— start PAGE —
Ever since making my successful chocolate macarons batch, I've been making macarons like crazy. Unfortunately, I had several failed attempts following my early success. One of the biggest problems I was having was that after my macarons left the oven, the shells seemed to be too thin, causing an opaque top layer. They were fine when they exited the oven, but after they cooled, part of the bottom separated from the top skin layer.
So last week, I did some more research and went back to the basics. And while these macarons didn't come out as great at the chocolate macarons, they are a big improvement over my last few attempts.
As I've been baking with matcha green tea, I've noticed that a lot of other food bloggers have matcha desserts with a much deeper green color. So I've been asking around to see what kind of powder everyone is using. Roxan from Kitchen Mediation, was kind enough to remember to look up what brand she uses. She uses a Maeda-En matcha green tea powder, which I was able to find at my Nijiya supermarket. The matcha powder comes in a little can and is a bit pricey, but right away I noticed the difference.
— end PAGE —
— start RECORD LIST —
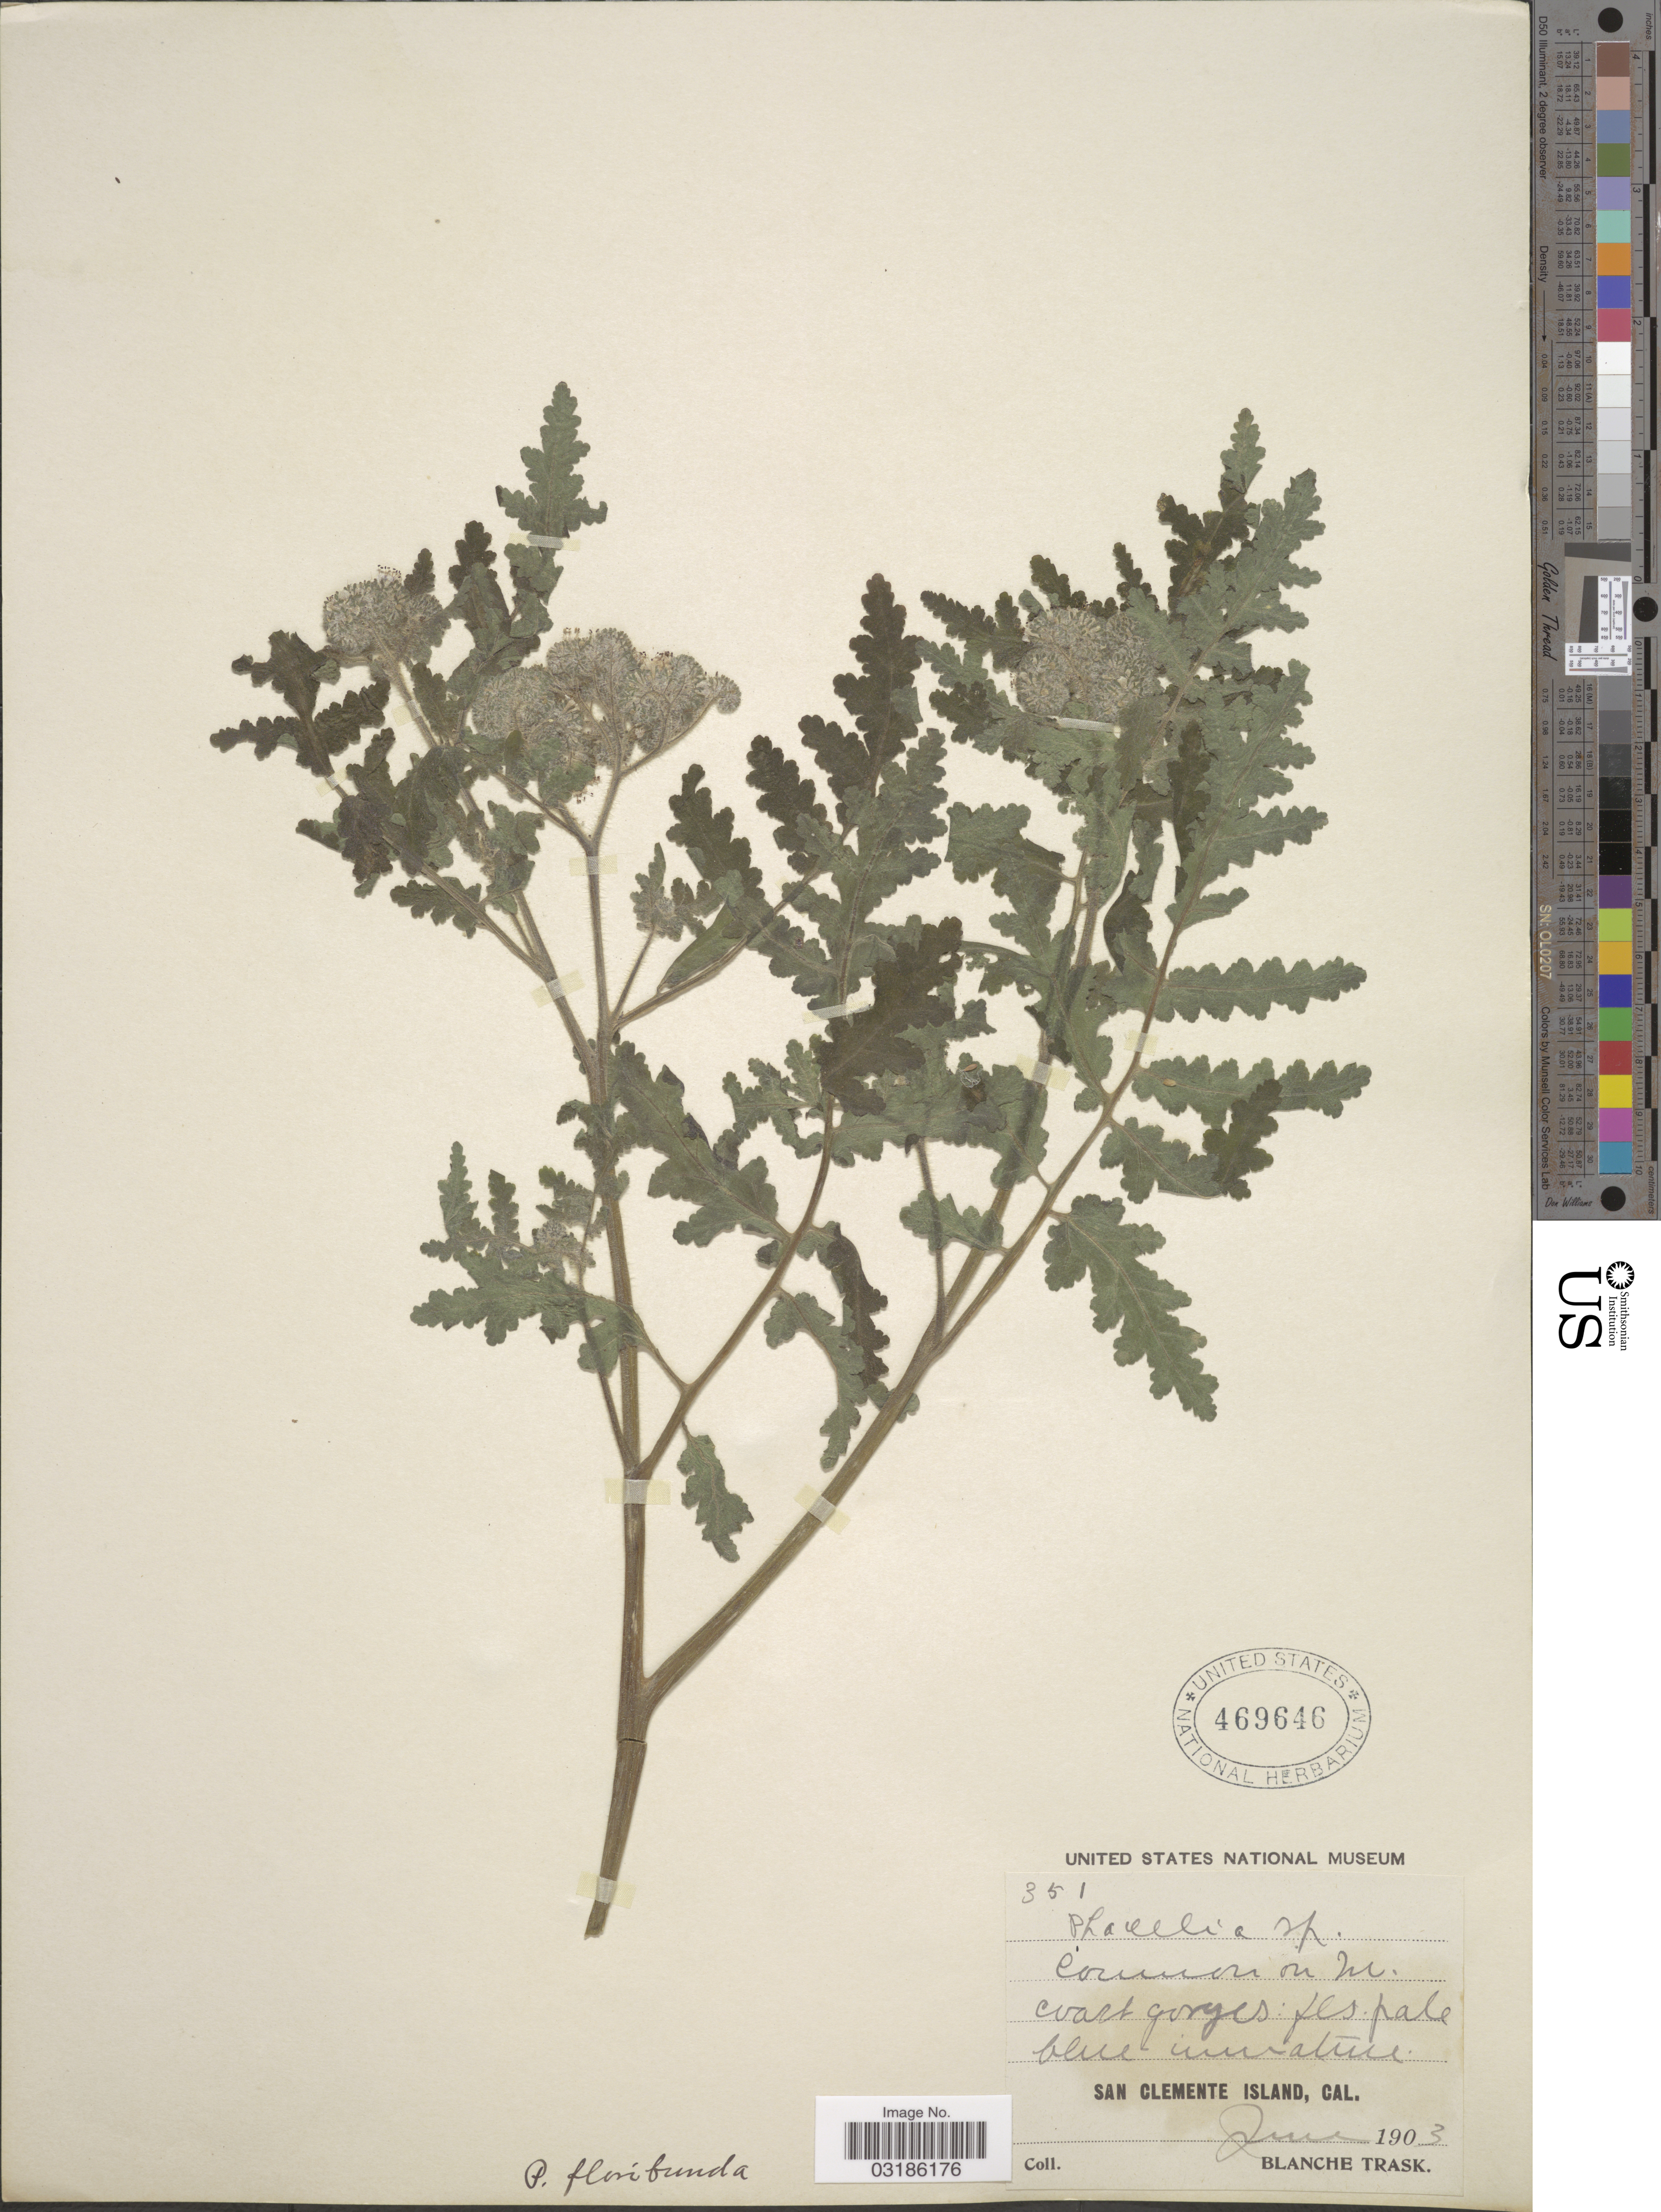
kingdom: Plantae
— end RECORD LIST —
— start RECORD LIST —
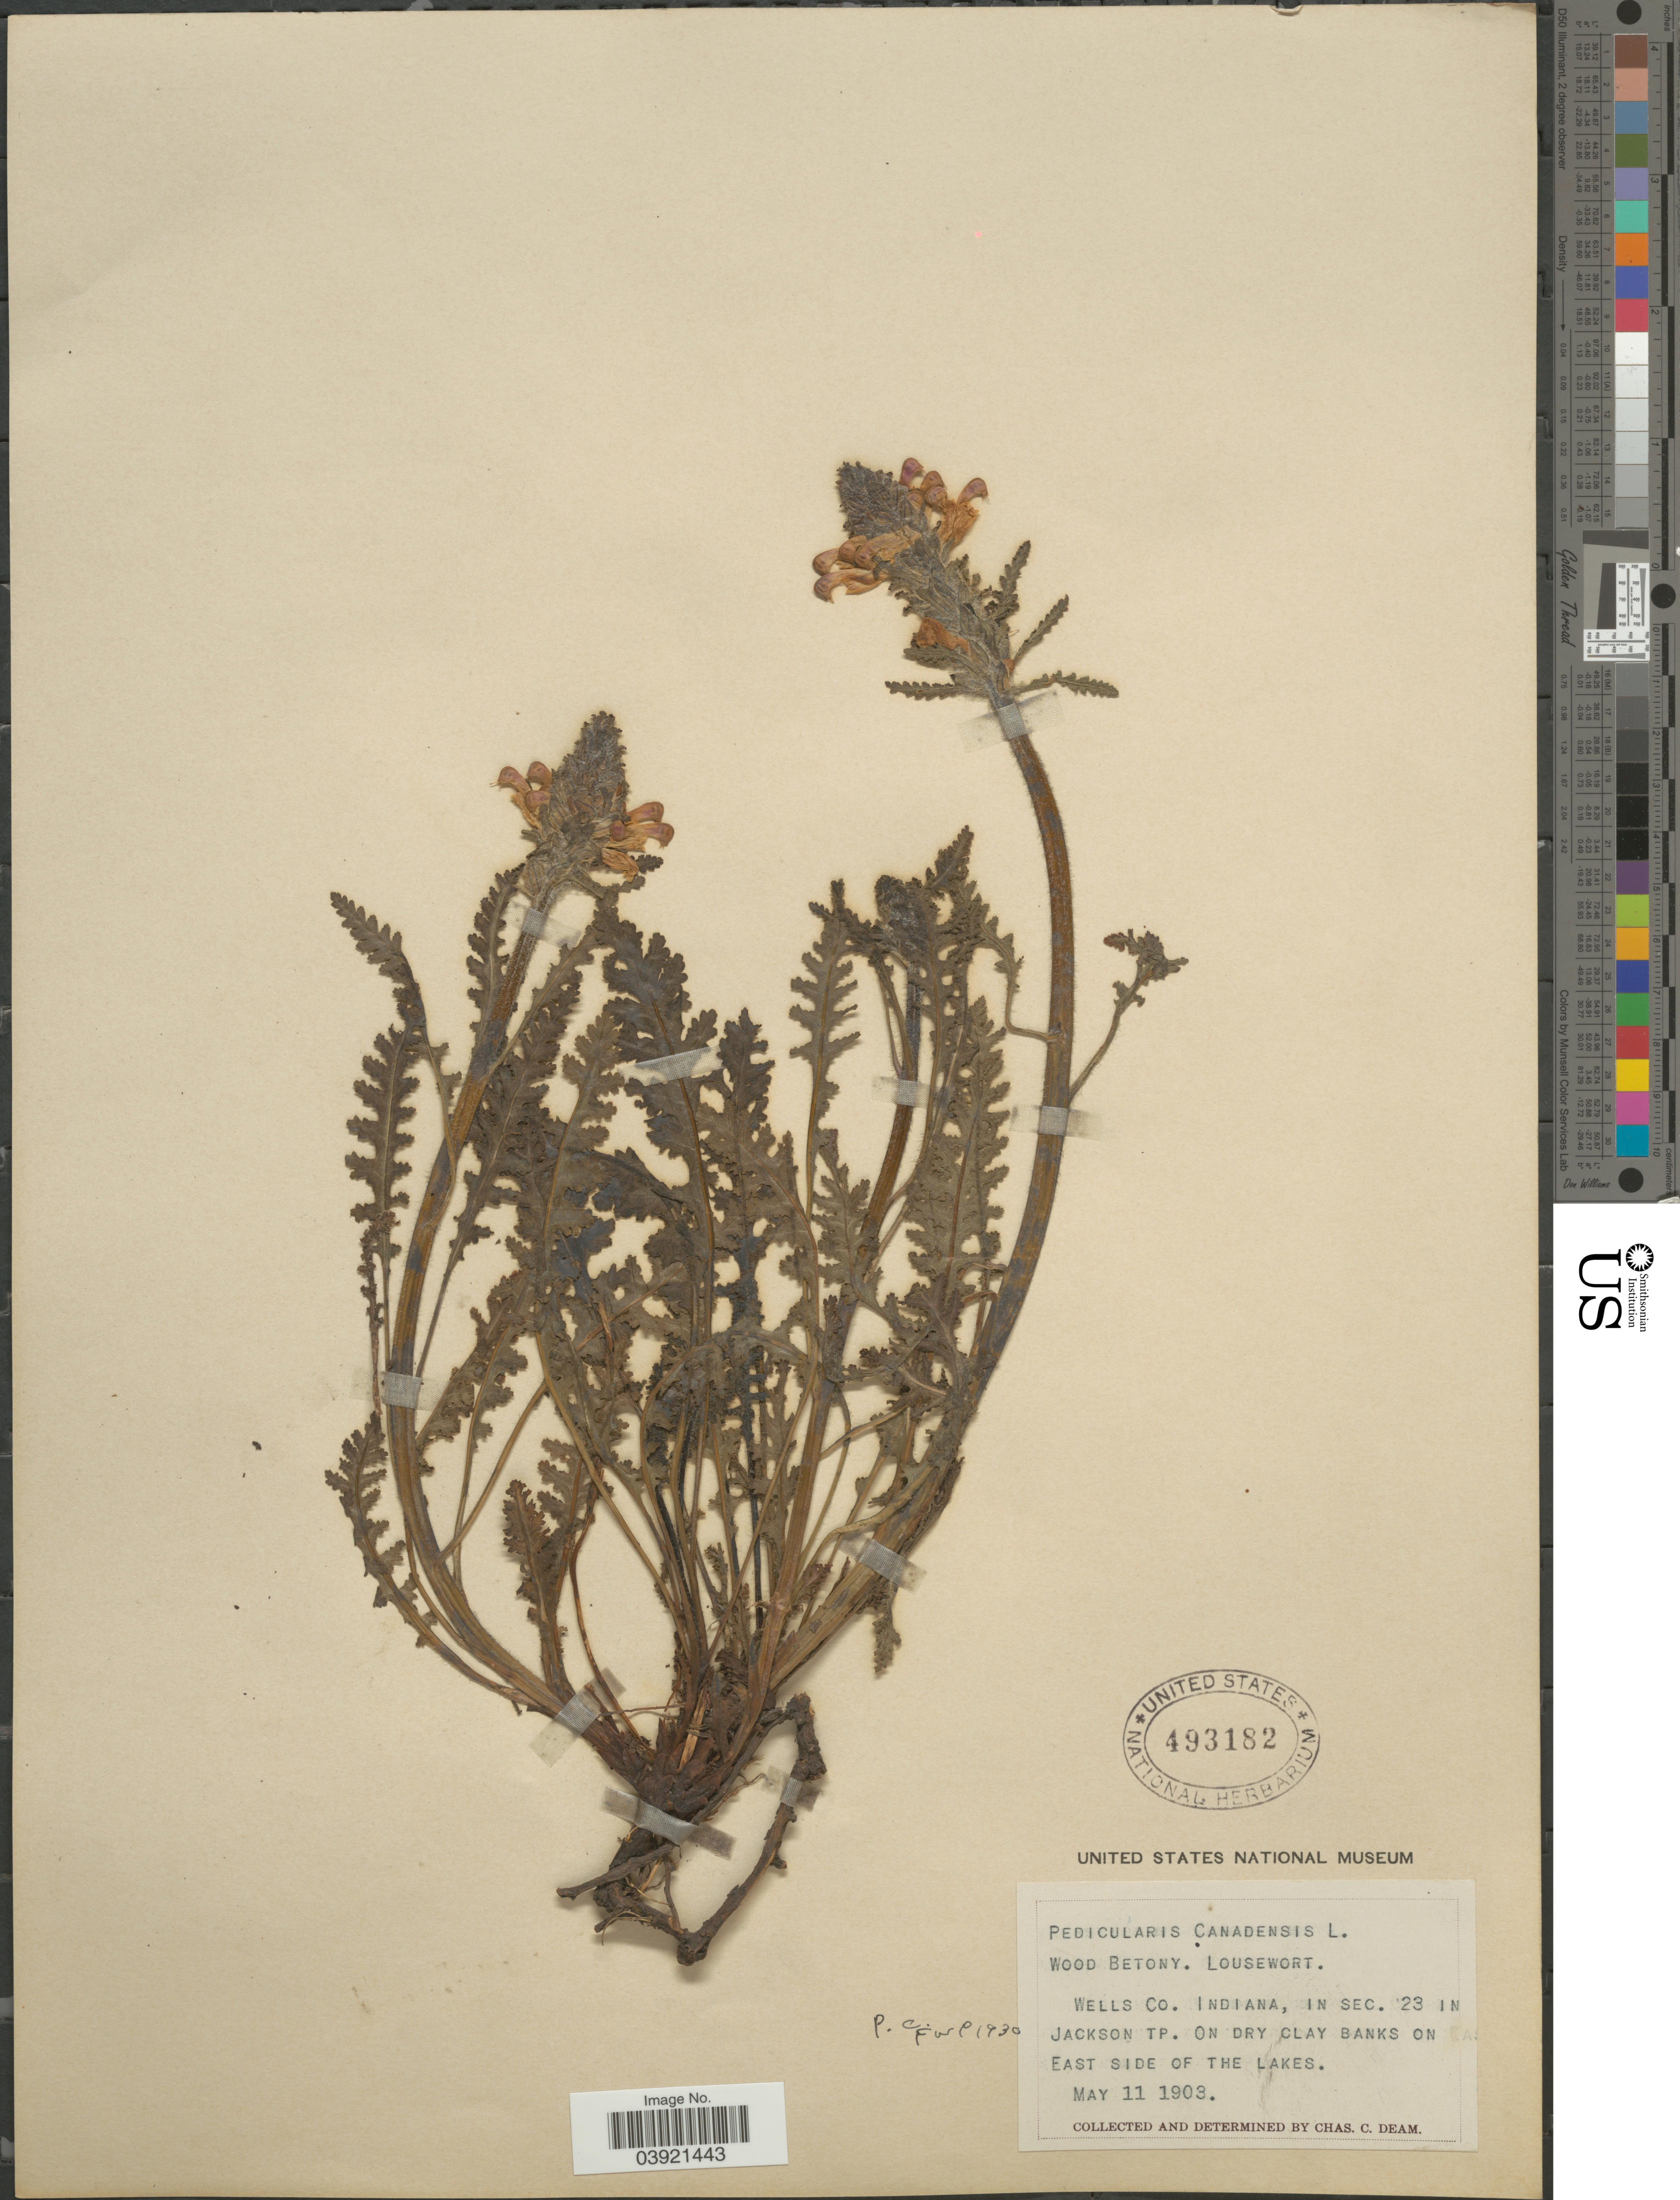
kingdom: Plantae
— end RECORD LIST —
SET OF TASKS →
(A) Translate this sentence from the macaron post into Spanish: "She uses a Maeda-En matcha green tea powder, which I was able to find at my Nijiya supermarket."
(B) Reproduce the part of the macaron post that begins at the words "So last week, I" and stops after "last few attempts.".
(C) Pick up the macaron post from where it stops and write what comes next.
The material above comes from a different source than the macaron post.

PER-TASK OUTPUTS →
(A) Ella usa un té verde matcha en polvo de Maeda-En, que pude encontrar en mi supermercado Nijiya.

(B)
So last week, I did some more research and went back to the basics. And while these macarons didn't come out as great at the chocolate macarons, they are a big improvement over my last few attempts.

(C)
The powder is a much darker, vibrant green. The taste is also much stronger in my baked goods. One of the problems I've been having with my previous matcha powders is that once they bake, they turn a yellowish green or start to brown. With this powder, while the green got lighter after it baked, my macarons stayed green.
There were quite a few different fillings I thought of trying, but in the end I simply didn't have time to make them. So I filled them with ready made red bean paste (azuki), something you can buy in your local asian grocery store. Red bean paste is often matched with matcha (especially in mochi), so the combination makes sense.
Matcha macarons with red bean paste filling (adapted from Annie's Eats)
Ingredients:
For the macarons:
110 gm blanched almond flour (I used JK Gourmet Almond Flour)
200 gm minus 1 1/2 tbsp. confectioners’ sugar
2 tbsp. cocoa powder (Dutch-process preferred)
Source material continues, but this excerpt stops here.